David G. Mayer (pictured) has joined Shackelford, Melton & McKinley in Dallas as a partner in the firm’s aviation practice.
Mayer says he joined the firm in part because “there’s a nationally known business aviation team there led by David Norton. I’ve known and respected David Norton for over a decade. . . . His activity and mine were highly complementary.”
Before practicing law in Dallas, Mayer says he began his career in New York. After practicing with a firm and a corporation there, Mayer says he moved to San Francisco to work at GATX Corp. in the leasing and equipment financing company.
During his time at GATX, he says he “gained enough knowledge to write ‘Business Leasing for Dummies.’ ” He says people still call him trying to get a copy of the book.
After spending time in San Francisco, Mayer says he moved to Dallas for a combination of reasons. “I had the opportunity to be deputy general counsel at Panda Energy International, and also family was here,” he says.
Mayer says he began practicing in business aviation in the mid-1980s. “I started more with commercial. Then, in the last dozen years or so, I’ve been focused on business aviation. I started in the equipment finance business and came to aviation,” he says.
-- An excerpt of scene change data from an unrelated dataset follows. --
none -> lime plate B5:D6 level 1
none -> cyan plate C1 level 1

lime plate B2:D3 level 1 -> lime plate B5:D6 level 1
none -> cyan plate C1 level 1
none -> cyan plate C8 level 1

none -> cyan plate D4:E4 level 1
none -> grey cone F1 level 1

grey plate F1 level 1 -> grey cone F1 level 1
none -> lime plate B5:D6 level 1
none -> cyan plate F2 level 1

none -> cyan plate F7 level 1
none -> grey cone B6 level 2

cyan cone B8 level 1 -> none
Mayer says now he is increasing the extent of his work in business aviation and will “maintain a wide level of activity on equipment finance leasing.”
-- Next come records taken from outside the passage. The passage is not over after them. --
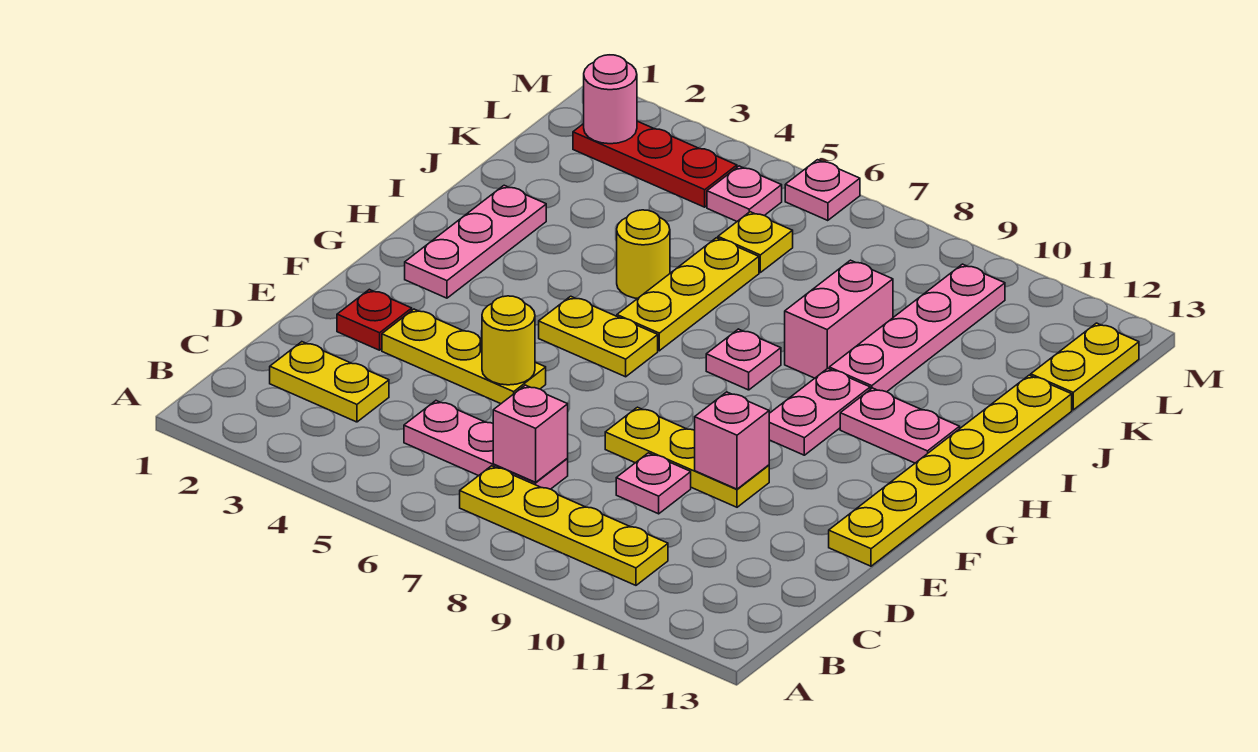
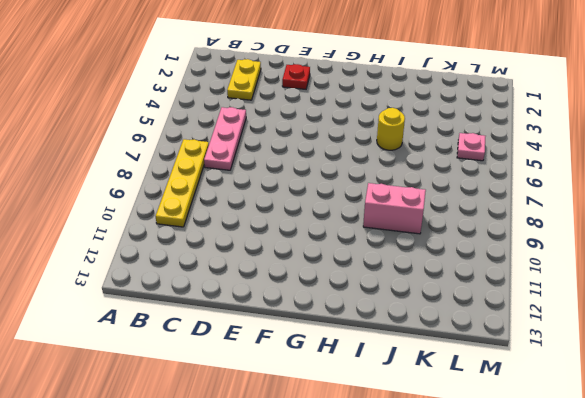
none -> pink plate D9 level 1
none -> yellow plate E3:E5 level 1
none -> yellow plate E8:E10 level 1

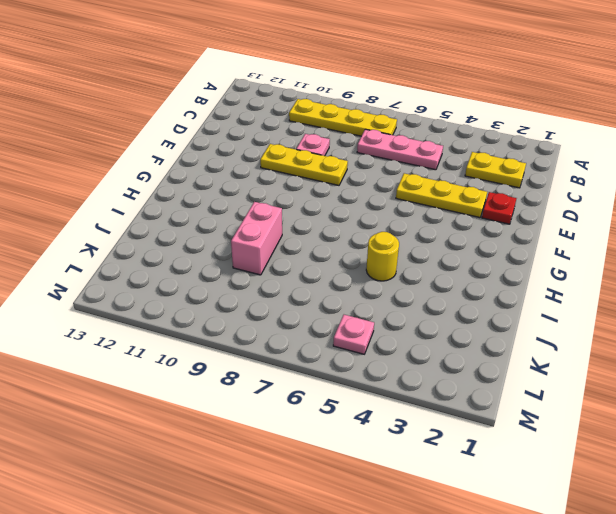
none -> yellow plate E13:J13 level 1
none -> pink plate G2:I2 level 1
none -> yellow plate G5:G6 level 1

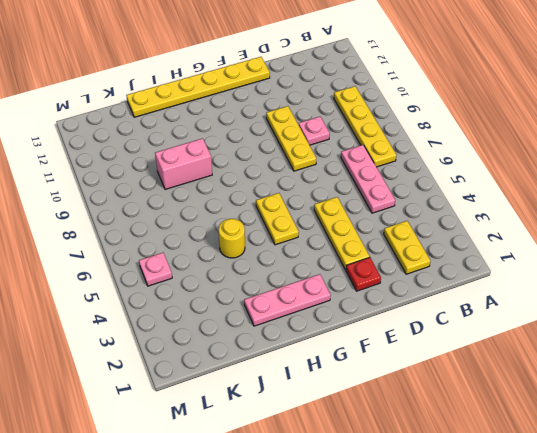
none -> pink plate G10:H10 level 1
none -> yellow plate H6:J6 level 1
none -> pink plate H8 level 1

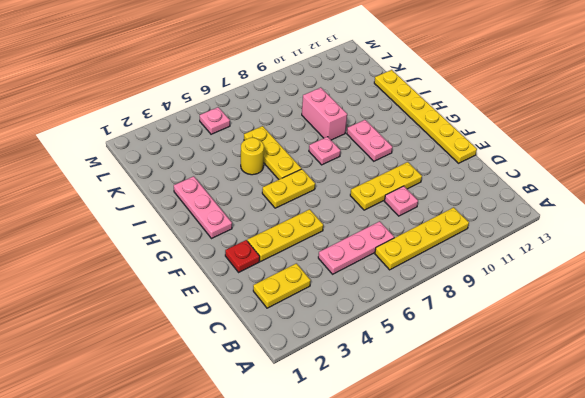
none -> pink plate H11:H12 level 1
none -> pink plate I10:L10 level 1
none -> yellow plate K6 level 1

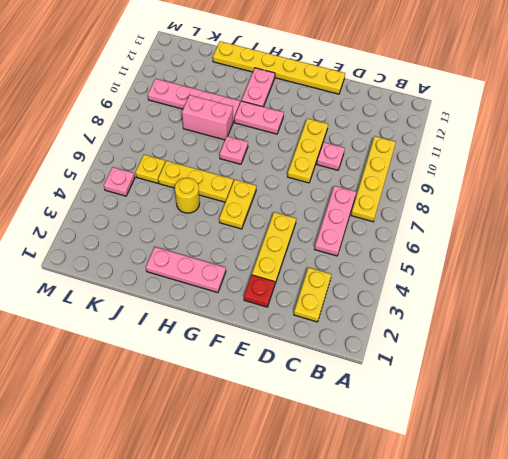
none -> yellow plate K13:L13 level 1
none -> red plate L2:L4 level 1
none -> pink plate M6 level 1

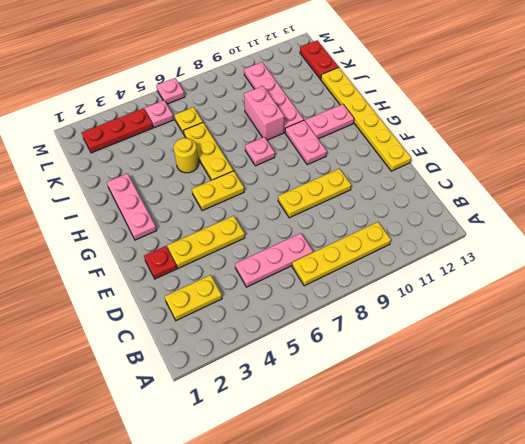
red plate K13:L13 level 1 -> yellow plate K13:L13 level 1
none -> pink plate D9 level 1
none -> pink brick C7 level 2
none -> yellow round brick E5 level 2

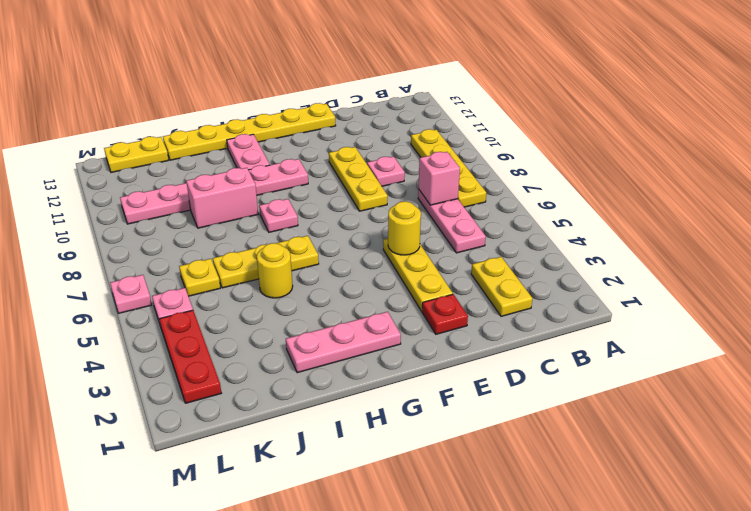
none -> yellow plate G5:G6 level 1
none -> pink brick E10 level 2
none -> pink round brick L2 level 2

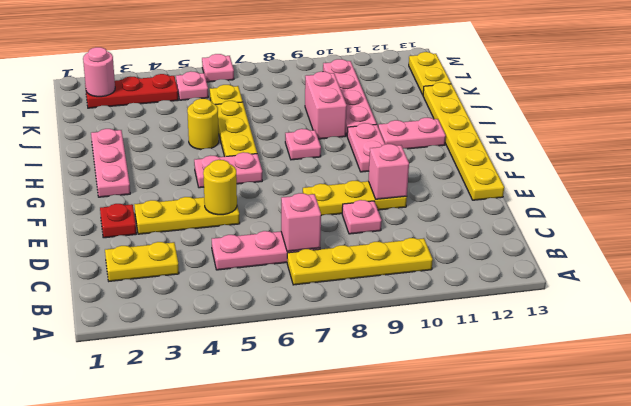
pink plate G5:G6 level 1 -> yellow plate G5:G6 level 1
“What is important is that this move is one that will allow me a lot of flexibility in business aviation and equipment finance that the firm is excited to support,” Mayer says. He also says it is important to him that he has the “ability to act for customers as well as guys who lend and lease,” and to do so at prices that are competitive.
Mayer says he finds business aviation interesting, and because there is a great amount of activity in the area, it ended up as his concentration. “I like the airplanes,” he says. “I like the way they work, and the people who operate them are very interesting and fun.”
Despite his knowledge of aviation and his enjoyment of planes, Mayer says he doesn’t fly them. “I fly on a lot of planes,” he says. “But not as a pilot.”
— Christine Lesicko



Anyone who knows Norton is fairly certain he was the inspiration for Mayer's book.